In light of all of the facts presented here, it is irrelevant whether the tests were administered wholly in accordance with the NHTSA guidelines. We find no merit in this argument. There is no requirement that the test be administered in compliance with these standards; moreover, in the context of this appeal, the disputed test results are one more piece of the factual mosaic that described defendant's conduct at the time and place in question. The trooper indicated that defendant did not successfully perform the tests, and both judges accepted that testimony as credible. We perceive of no basis to intervene or disregard those findings.

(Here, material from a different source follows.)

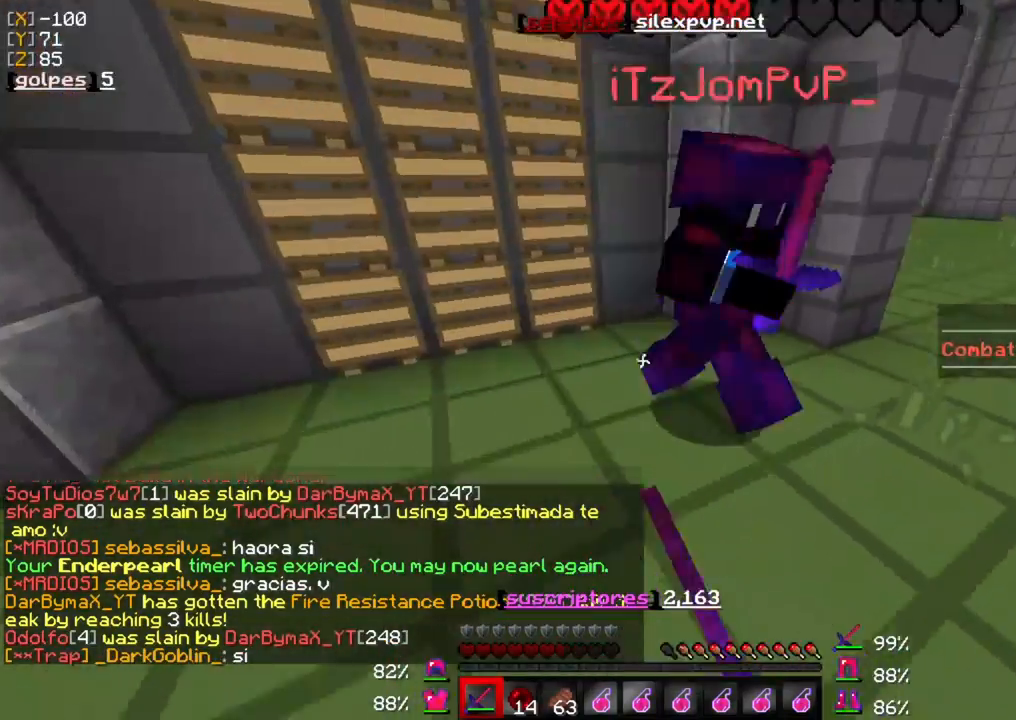
{"keys": ["w"], "mouse": [], "events": [[100, "mouse_left", "up"], [200, "mouse_left", "down"], [333, "mouse_left", "up"], [367, "mouse_left", "down"], [500, "mouse_left", "up"]]}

We conclude that the observations made by the Trooper, Alesi and Soos provide a sufficient basis to support the Trooper's conclusion that there was sufficient probable cause to effect an arrest. See Moore, supra, 181 N.J. at 46 ("Although several factors considered in isolation may not be enough, cumulatively these pieces of information may 'become sufficient to demonstrate probable cause.'") (quoting State v. Zutic, 155 N.J. 103, 113 (1998)).